Abstract

Outside conversation analysis, the largest programme of empirical enquiry conducted by ethnomethodologists has looked at work practices using ethnographic methods. This area of research has particularly thrived in Britain, partly because it has been funded by technology companies, and supported in computer science departments. In this review, I will discuss the central argument advanced by this collection, which tends to be dismissed both by sociologists and those influenced by sociology in related fields, including organisation studies. I will then look critically at the empirical findings, suggesting that while ethnomethodology is equipped to address any and every aspect of work, in practice, it tends to neglect certain phenomena.
To give a flavour of a complex theoretical argument, the metaphor used in the first chapter by Dave Randall and Wes Sharrock to explain the approach is that conventional sociology is like a movie critic, seeking to reveal something hidden using a standard set of themes, whereas ethnomethodology looks at how the film was actually made. John Hughes and others argue, in relation to ‘power’ in Chapter 8, that ‘sociology is primarily concerned with conceptual wrangles in which, say, a Foucauldian rendition over a Marxist one, becomes the primary purpose of enquiry’ (p. 149). In contrast, ethnomethodologists recognise that these ‘conceptual games’ have no bearings on actual ‘political realities’.
In the conclusion, Graham Button and Sharrock argue that ‘ethnomethodology has no interest in meaning’, at least in the same way as interpretive sociologies or cognitivists, since ‘the recognisability of a social action is tied to the action in the first place’ (p. 212). Approaches in information systems and organisation studies that seem similar in ‘attending to the details of the activities they describe or record’ are problematic because they add an unnecessary theoretical scaffolding. To return to the metaphor, when the critics ask, ‘what is it to do engineering – or any other form of work really’ (my italics), they are like movie critics. Ethnomethodology objects to this kind of theorising. Instead, when studying engineers, it asks, ‘what do they recognise as the real, the abiding, the inexorable, the stubborn, the irreducible practical requirements of doing engineering?’ (p. 225).

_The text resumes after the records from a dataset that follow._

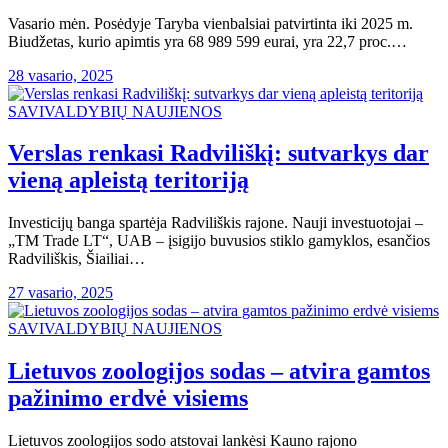
Vasario mėn. Posėdyje Taryba vienbalsiai patvirtinta iki 2025 m.
Biudžetas, kurio apimtis yra 68 989 599 eurai, yra 22,7 proc.…
28 vasario, 2025
SAVIVALDYBIŲ NAUJIENOS
Verslas renkasi Radviliškį: sutvarkys dar
vieną apleistą teritoriją
Investicijų banga spartėja Radviliškis rajone. Nauji investuotojai –
„TM Trade LT“, UAB – įsigijo buvusios stiklo gamyklos, esančios
Radviliškis, Šiailiai…
27 vasario, 2025
SAVIVALDYBIŲ NAUJIENOS
Lietuvos zoologijos sodas – atvira gamtos
pažinimo erdvė visiems
Lietuvos zoologijos sodo atstovai lankėsi Kauno rajono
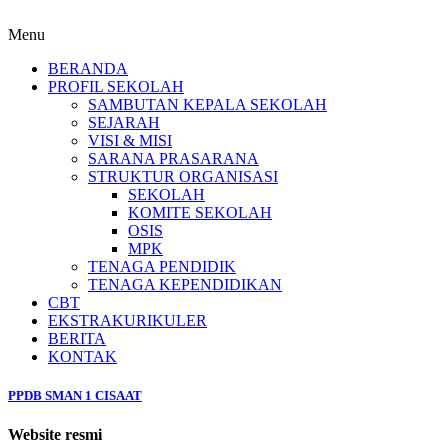
Menu
BERANDA
PROFIL SEKOLAH
SAMBUTAN KEPALA SEKOLAH
SEJARAH
VISI & MISI
SARANA PRASARANA
STRUKTUR ORGANISASI
SEKOLAH
KOMITE SEKOLAH
OSIS
MPK
TENAGA PENDIDIK
TENAGA KEPENDIDIKAN
CBT
EKSTRAKURIKULER
BERITA
KONTAK
PPDB SMAN 1 CISAAT
Website resmi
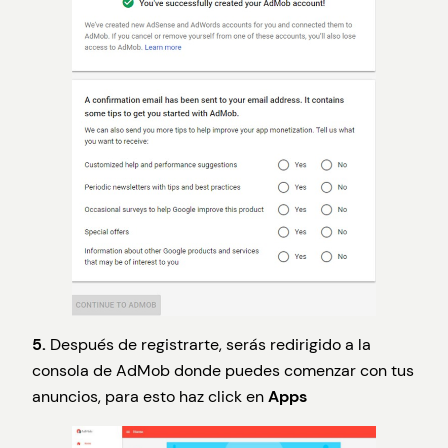
5.
Después de registrarte, serás redirigido a la
consola de AdMob donde puedes comenzar con tus
anuncios, para esto haz click en
Apps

Randall and Sharrock note that ‘there is a strong argument to be made for the value of this kind of research’, which ‘has already been demonstrated in a number of organisational and technological contexts’ (p. 18). This claim is problematic, given that other methodologies are seen as equally useful when, for example, designing new technologies. The studies reported do, however, reveal many aspects of what happens at work that are unavailable or concealed in the sociology of work and organisations. They include descriptions of how workflow and a division of labour is managed in a print shop, an engineering company and a steel works company, making decisions on profit and loss in the catering industry, managing customers in a bank and using a variety of documents. In many cases, transcripts are supplied that show people getting through work tasks. But unlike in conversation analysis, the focus is not on the language, or sequential organisation of activities, but the practical circumstances of the work.
Care is needed in complaining about what is missing, partly because no approach should be expected to do everything. One criticism is that these researchers seem to have little interest in conflicts, differences in professional judgement, office politics or personalities (the catering study is a partial exception). In some cases, it feels like looking at work from a distance, perhaps even in a similar way to conversation analysis, in that there is not sufficient ethnographic context. There is also little interest in responses to organisational change, even though this is discussed in meetings, as well as in corridors and by photocopiers, and informally outside work. To give an example, a recent study about leadership in further education (FE) colleges (Iszatt-White et al., 2011) mostly accepts the value of managerial work, whereas there is an alternative view in most workplaces. Since this ethnomethodological programme is funded by technologists and managers, and they have influenced the research questions, this collection does not exhaust the naturalistic study of work.